Monday, Sep. 21, 1953

Misnomer, Ore.

Most of Oregon's Willamette River was shaded to the water's edge by a vast and unbroken Douglas fir forest in 1845, but two optimistic New Englanders who had just decided to found a metropolis on its west bank paid little attention to this awesome sylvan roadblock. They had a more important problem--picking a name for their dream city. Neither wasted a moment considering any local Indian words. Massachusetts-born Asa Lovejoy insistently cried: "Boston!" Maine-born Francis Pettygrove stubbornly cried: "Portland!" Finally they tossed a big, old-fashioned copper one-cent piece. Petty-grove and Portland won.

Both partners felt, as they set about chopping down trees, that they were transplanting New England to the Northwest. But though many a New Englander followed them, Portland persisted in developing a tone of its own. In 1851, for instance, the stumps in downtown streets were whitewashed to keep late (and often unsteady) pedestrians from tripping over them. An early Portland matron startled the populace with a carriage robe made of the breast feathers of 144 canvasback ducks. And Portland's pioneer St. Charles Hotel boasted a lock on every door and a hand-knitted wrapper on every chamber pot.

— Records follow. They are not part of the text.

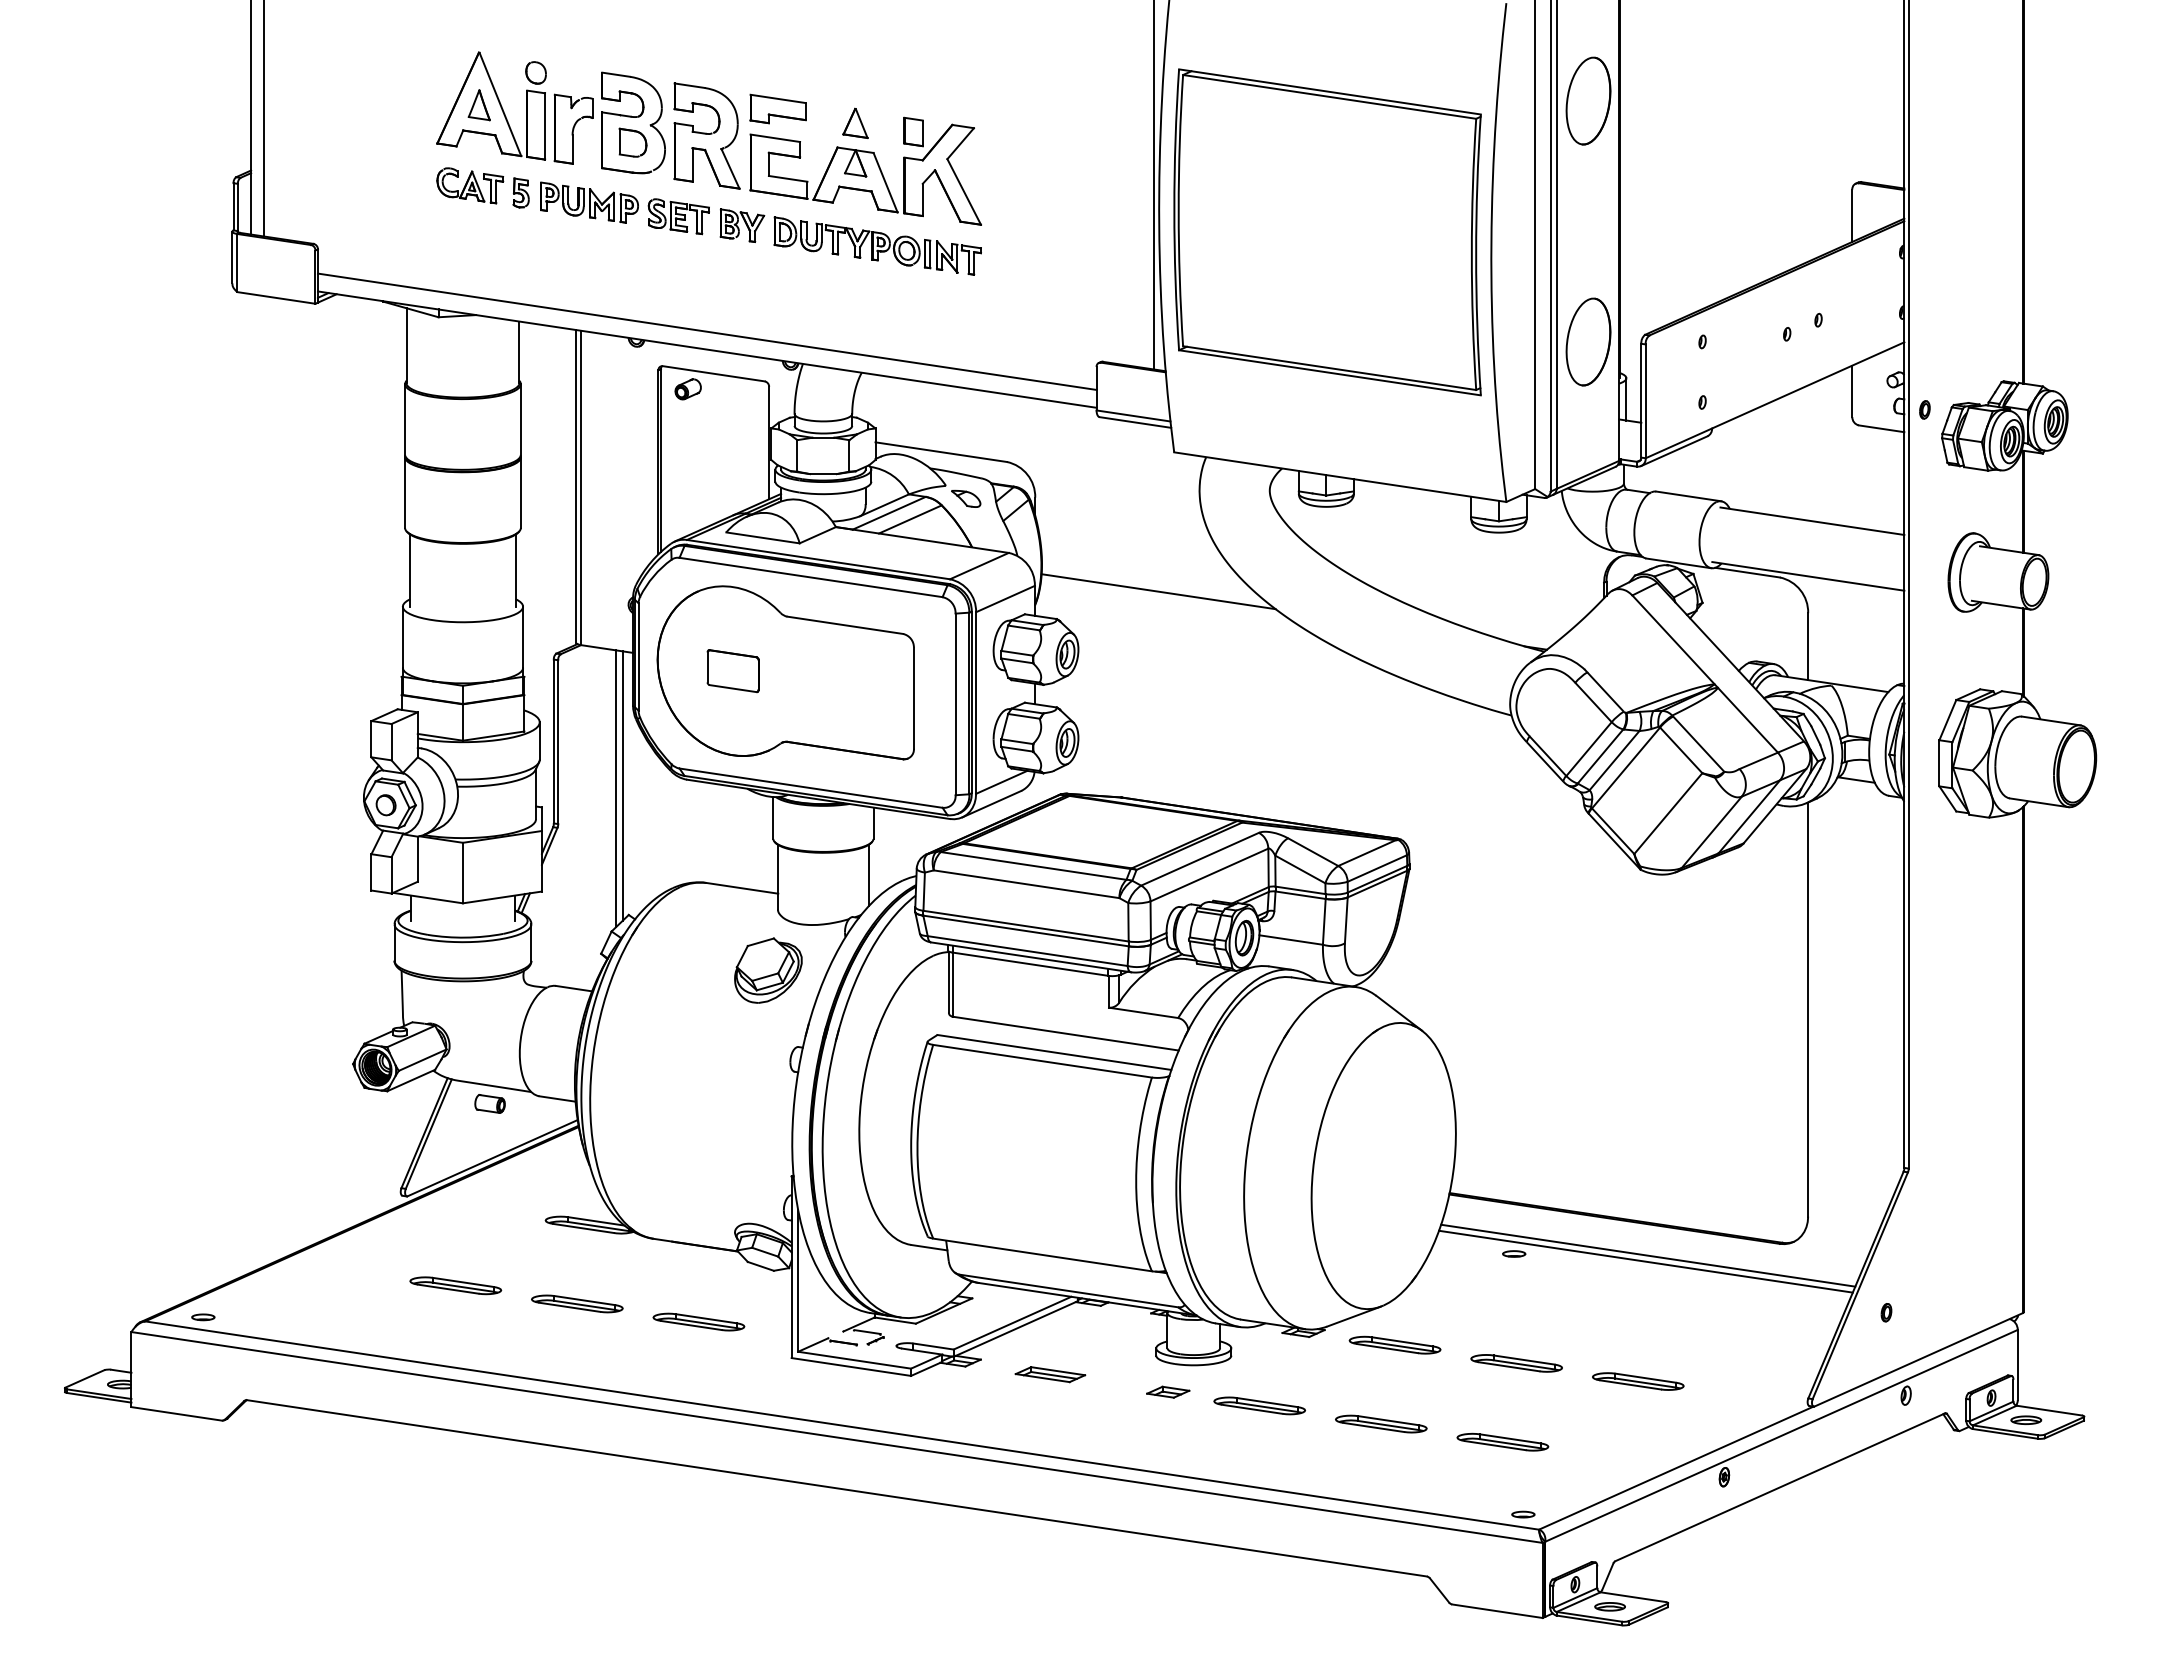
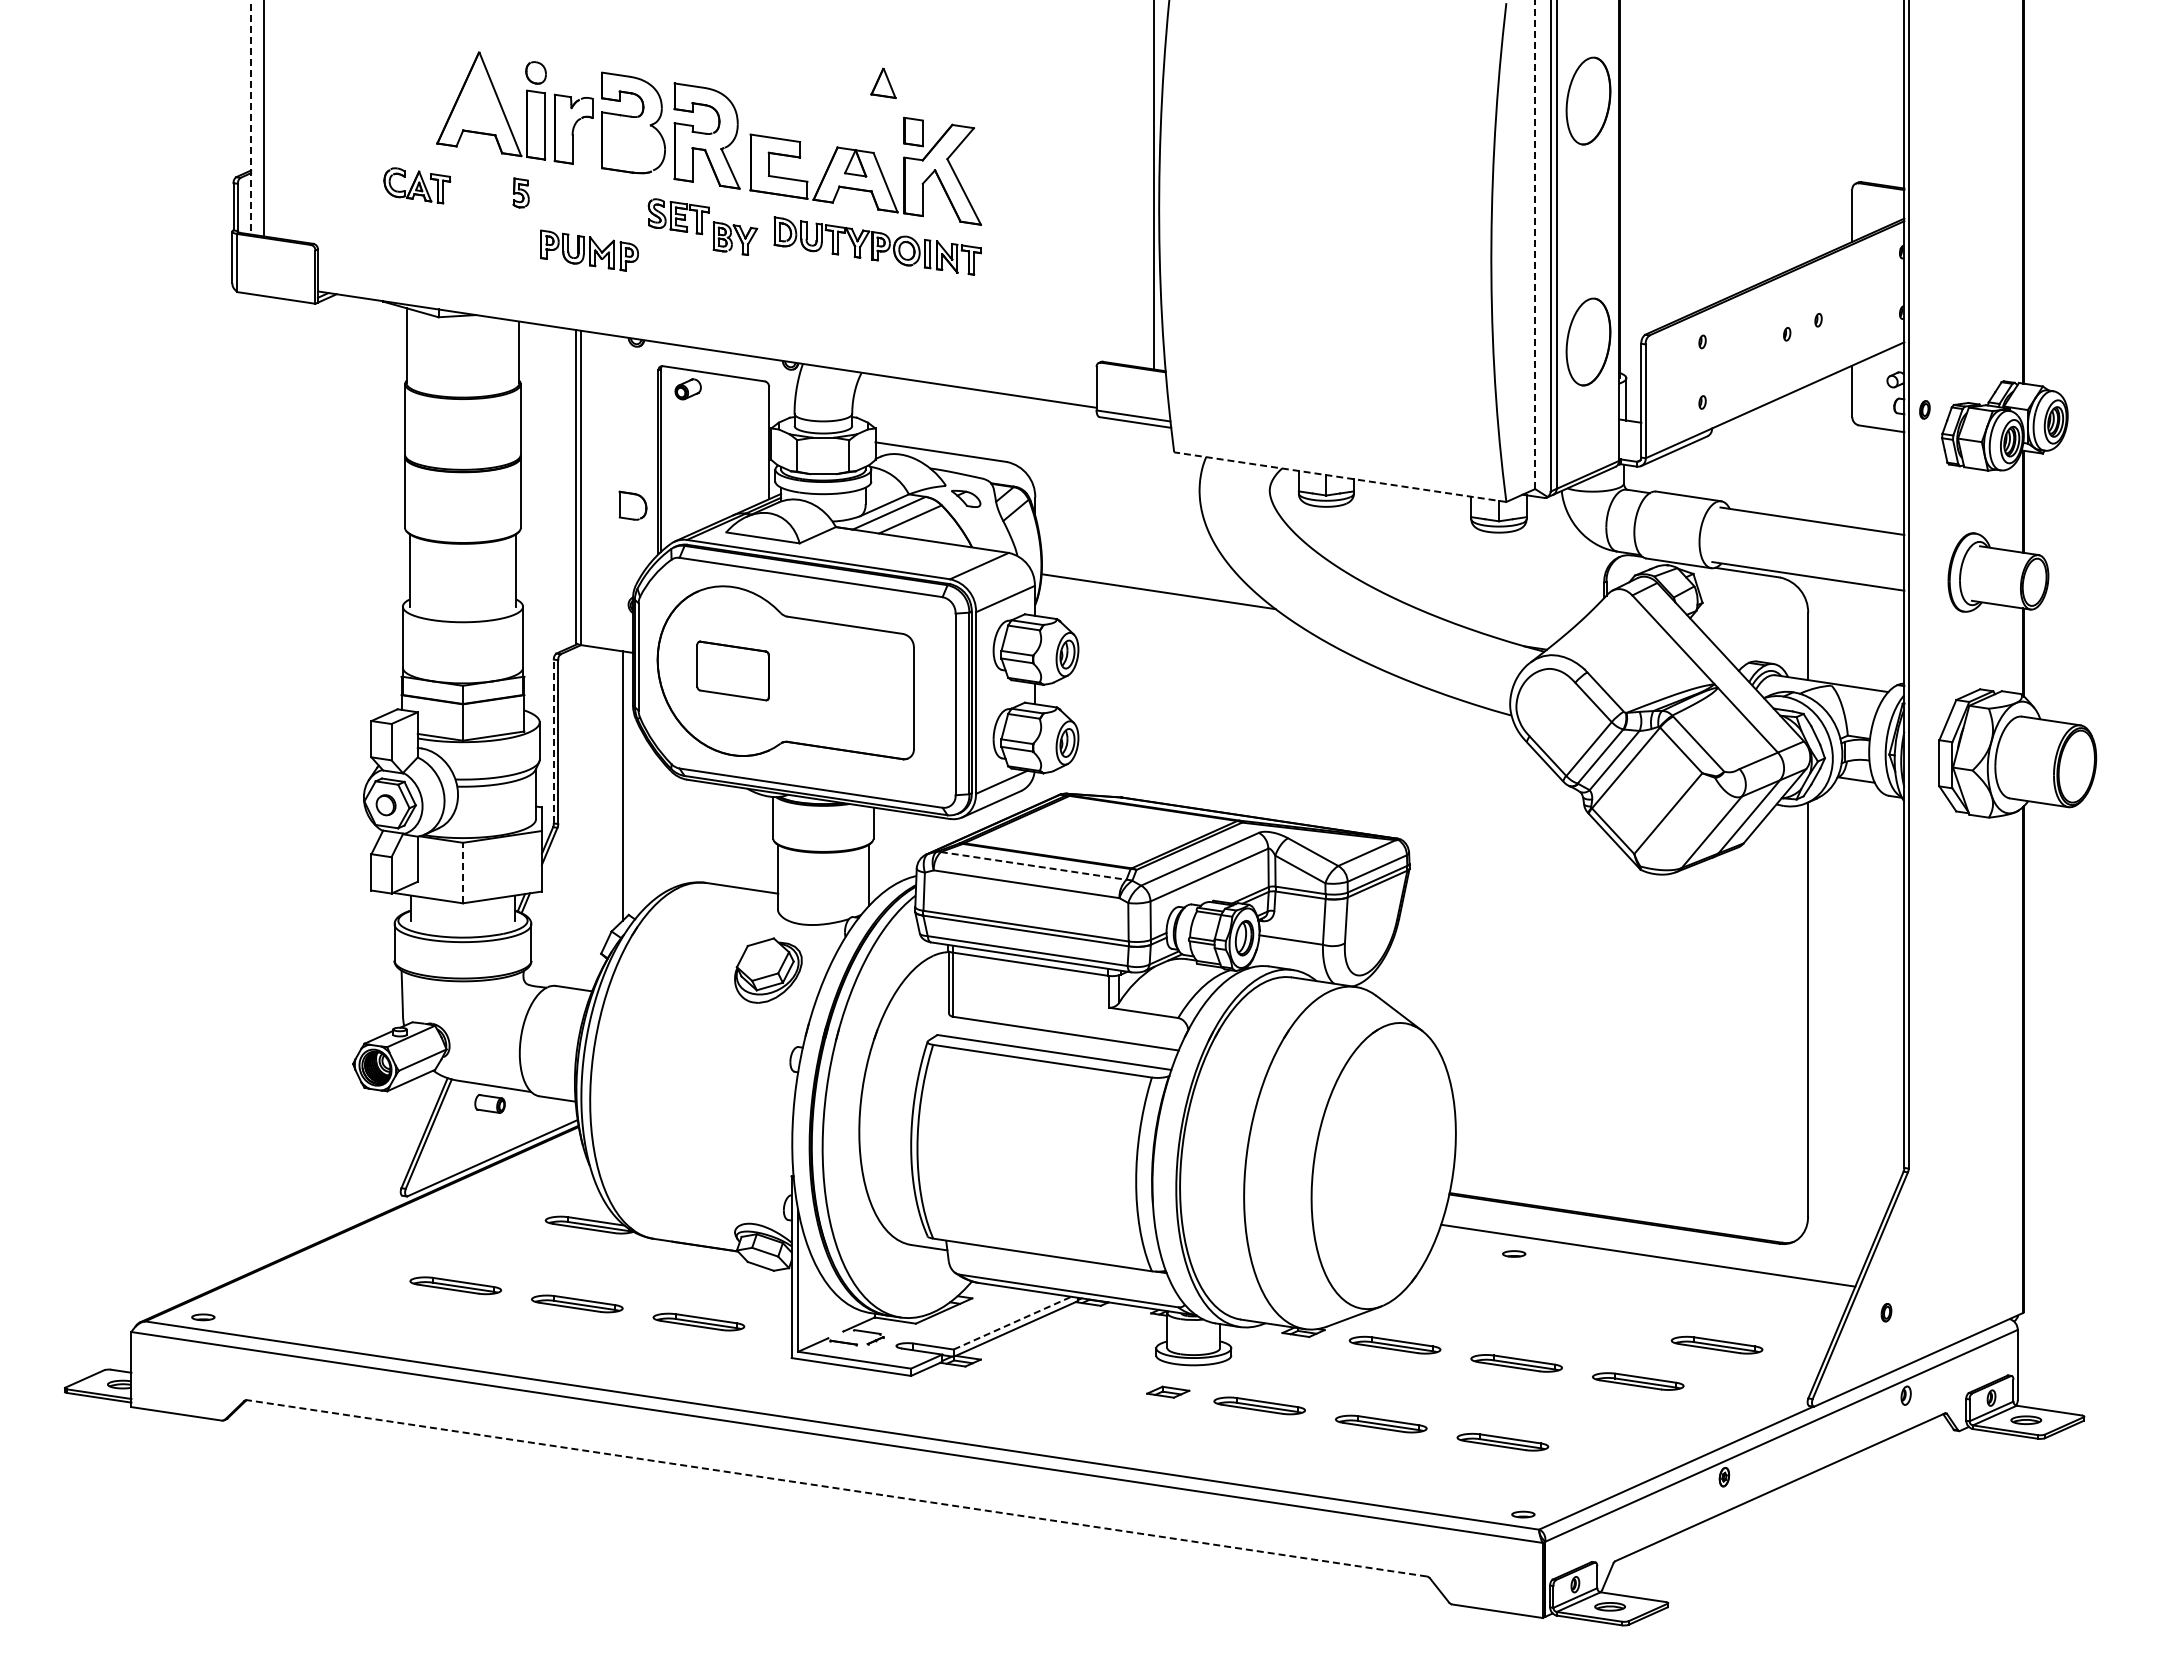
part at (478, 105): present -> none
part at (777, 108): present -> none
line at (251, 117): solid -> dashed
part at (855, 122) position: (855, 122) -> (883, 82)
part at (632, 142) position: (632, 142) -> (632, 505)
part at (470, 185) position: (470, 185) -> (417, 185)
part at (589, 202) position: (589, 202) -> (589, 250)
part at (742, 225) position: (742, 225) -> (735, 238)
part at (1327, 232): present -> none
line at (1535, 244): solid -> dashed
line at (706, 331): present -> none
line at (1340, 477): solid -> dashed
part at (732, 671) size: 54x45 px -> 74x62 px
line at (553, 741): solid -> dashed
line at (615, 788): present -> none
line at (1033, 865): solid -> dashed
line at (462, 872): solid -> dashed
line at (1645, 1261): present -> none
line at (1012, 1322): solid -> dashed
part at (1716, 1344): none -> present
part at (1050, 1374): present -> none
line at (836, 1488): solid -> dashed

For more than a century--while Portland (pop. 373,628) grew bigger than its namesake--few people bothered to wonder whether or not it had been misnamed. Last week, however, Portland Author Stewart (Holy Old Mackinaw, Ethan Allen, Murder Out Yonder) Holbrook, a transplanted Vermonter himself, was suggesting that Portland should be Portland no longer. Backed by a committee of six, he petitioned the city council to let Portlanders vote on changing the city's name in a special election this autumn.

"Even in the Midwest," he complained, "it is necessary to explain that we do not live in Maine, while on the Atlantic Coast it is taken for granted that anyone from Portland means Maine's." On top of that, he pointed out, there are more than a dozen other Portlands in the U.S.* The committee suggested an Oregon Indian name first noted by Lewis & Clark: Multnomah.

Though Portland is already used to the word (it is in Multnomah County, and has both a Multnomah Hotel and a Multnomah College), most of the citizenry showed boredom or open hostility to the idea. Local officials seemed genuinely horrified at the prospect of the expense and bother involved. Cried another Portland writer, Richard L. Neuberger, in summing up the general reaction: "I think Neuberger is a hell of a name, too, but . . . I'm not going to change it now."

* The U.S. Postal Guide lists others in Arkansas, Connecticut, Florida, Indiana, Kentucky, Michigan, Missouri, New York, North Dakota, Ohio, Pennsylvania, Tennessee, Texas.